§ What needs to be done:
Gather up every line from the entries below that uses the word "middle".

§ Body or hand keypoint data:
******

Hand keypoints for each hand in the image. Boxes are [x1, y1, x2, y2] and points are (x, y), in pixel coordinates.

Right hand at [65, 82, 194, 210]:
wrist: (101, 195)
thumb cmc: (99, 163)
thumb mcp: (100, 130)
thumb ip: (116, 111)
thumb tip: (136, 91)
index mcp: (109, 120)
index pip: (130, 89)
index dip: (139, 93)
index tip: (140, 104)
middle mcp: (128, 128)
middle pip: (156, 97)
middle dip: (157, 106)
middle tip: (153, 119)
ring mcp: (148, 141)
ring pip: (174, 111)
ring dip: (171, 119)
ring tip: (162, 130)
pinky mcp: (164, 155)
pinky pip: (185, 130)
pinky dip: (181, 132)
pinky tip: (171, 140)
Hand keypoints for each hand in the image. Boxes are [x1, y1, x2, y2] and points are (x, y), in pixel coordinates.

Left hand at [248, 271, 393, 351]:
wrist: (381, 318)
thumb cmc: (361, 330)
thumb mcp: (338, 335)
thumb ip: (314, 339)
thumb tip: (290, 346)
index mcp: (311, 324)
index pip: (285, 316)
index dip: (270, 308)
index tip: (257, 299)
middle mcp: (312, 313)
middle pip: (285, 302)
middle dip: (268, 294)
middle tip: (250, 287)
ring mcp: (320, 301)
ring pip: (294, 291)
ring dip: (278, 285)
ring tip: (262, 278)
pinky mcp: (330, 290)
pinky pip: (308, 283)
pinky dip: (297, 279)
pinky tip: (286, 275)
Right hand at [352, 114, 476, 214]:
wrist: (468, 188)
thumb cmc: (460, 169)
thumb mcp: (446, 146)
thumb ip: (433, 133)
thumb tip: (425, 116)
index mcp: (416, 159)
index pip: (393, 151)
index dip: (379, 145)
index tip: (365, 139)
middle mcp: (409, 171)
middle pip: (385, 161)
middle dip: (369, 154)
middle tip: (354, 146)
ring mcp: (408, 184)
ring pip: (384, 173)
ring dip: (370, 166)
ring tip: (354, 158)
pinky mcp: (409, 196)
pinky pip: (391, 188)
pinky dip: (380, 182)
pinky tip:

******

§ Answer to this task:
middle mcp: (128, 128)
middle pip: (156, 97)
middle dip: (157, 106)
middle tip: (153, 119)
middle mcp: (312, 313)
middle pip: (285, 302)
middle dip: (268, 294)
middle tip: (250, 287)
middle mcp: (409, 171)
middle pip: (385, 161)
middle dip: (369, 154)
middle tip: (354, 146)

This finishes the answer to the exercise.